Marji and I were talking tonight about close friends who vanish off the face of the earth. So I thought I’d give a shout as loud as I can into the void of the internet.

Keary Bailey, where aaaaaaare you?

Before vanishing mysteriously off to China, Keary entrusted me with his special engraved zippo, which I have no idea how to convey the significance of through words, so just trust me in that it was a big deal. His parting words were that either a) he’s be back for the lighter, or b) if “something happened”, his soul would be magically transported back to the lighter, and I was to be its safekeeper. Sure thing, I keep the lighter in a safe place, I get one email from Keary in China, then nothing. That was several years ago.

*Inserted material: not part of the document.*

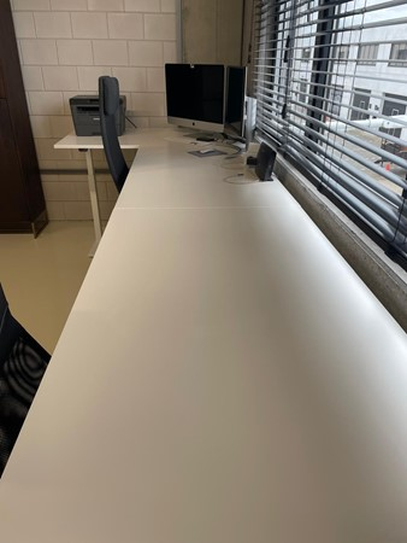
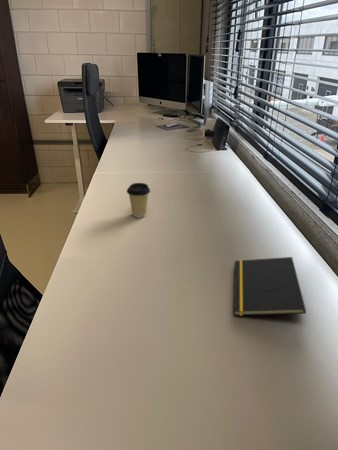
+ coffee cup [126,182,151,218]
+ notepad [233,256,307,317]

When I started going through rough times, I started carrying the lighter around with me, flipping open and closing its lid, at times clutching it in my fist almost constantly. On one of the mysterious tear-filled nights, Brendan pointed it out to me, that I carried the thing around like a talisman. It was unfair to impart Guardian Angel status onto someone like that, a normal human, or someone’s phantom that was still a part of my life. I put people up on pedestals; that is bad. Back to the safe place the lighter went.

But still, since then, it has secretly come out of the safe place. In particularly rough moments, I have found the thing somehow ends up back in my hand, clicking open and closing again. I dunno, maybe it is purely the compulsive act of doing that which comforts me. It does make a rather gratifying “click-clonk” sound.

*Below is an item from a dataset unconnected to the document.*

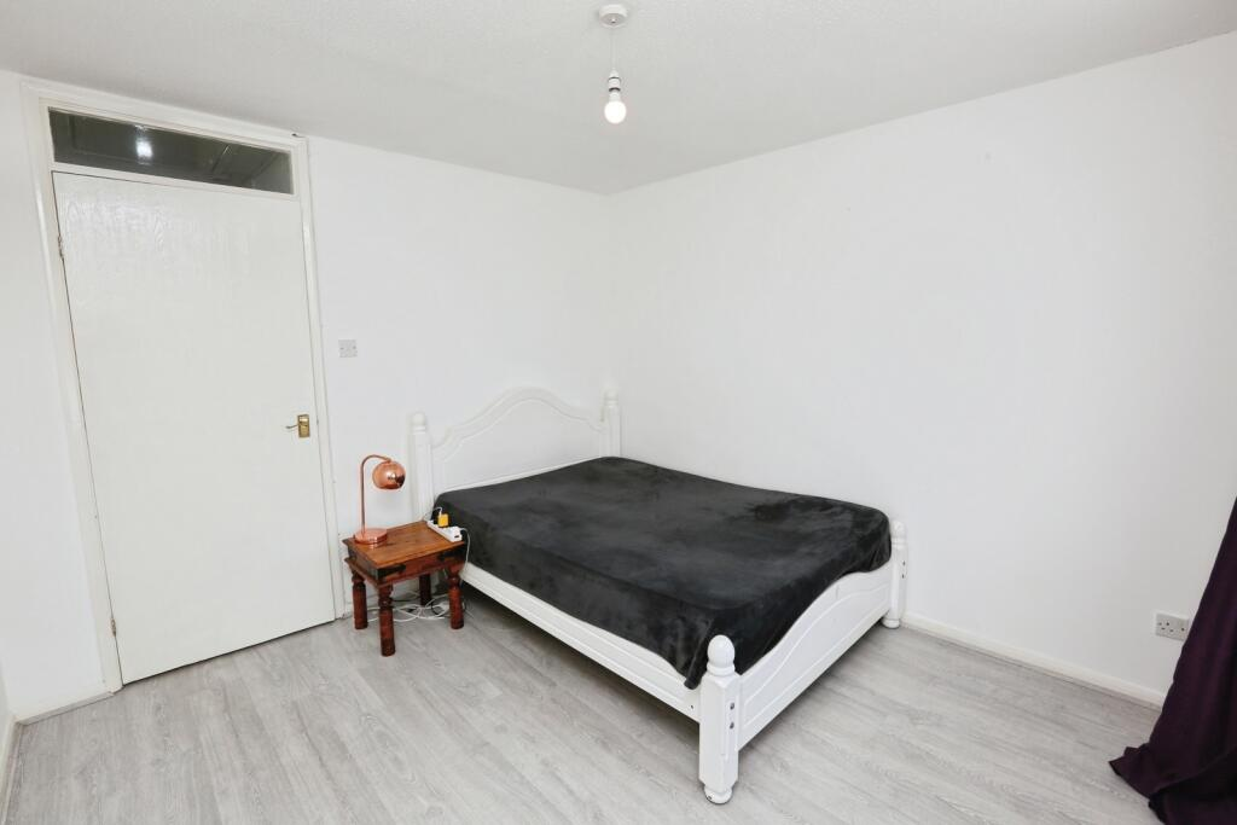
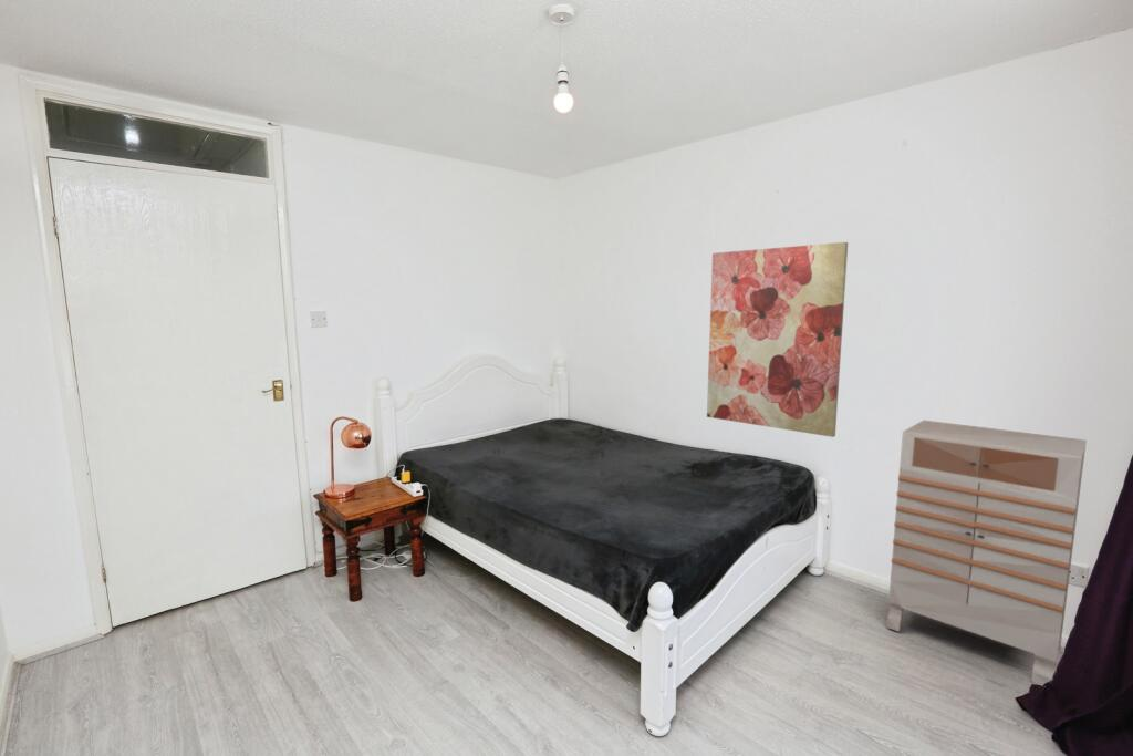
+ wall art [706,241,849,438]
+ dresser [885,420,1088,686]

I’ve heard around that he’s been back in the states. Perhaps the revelations he experienced from his adventuring pushed out any memory of silly attachment to an object, or a person. I don’t mind so much, I change just as often over time as the next person, I can relate. Still, I’ve gotten back into the old talisman habit. Is it still unfair, what I’m doing?

Keary, you were a good friend to me in that growing-up time I was going through. I hope you are happy and doing well, and I’ll continue to keep your lighter safe, even if you’ve forgotten.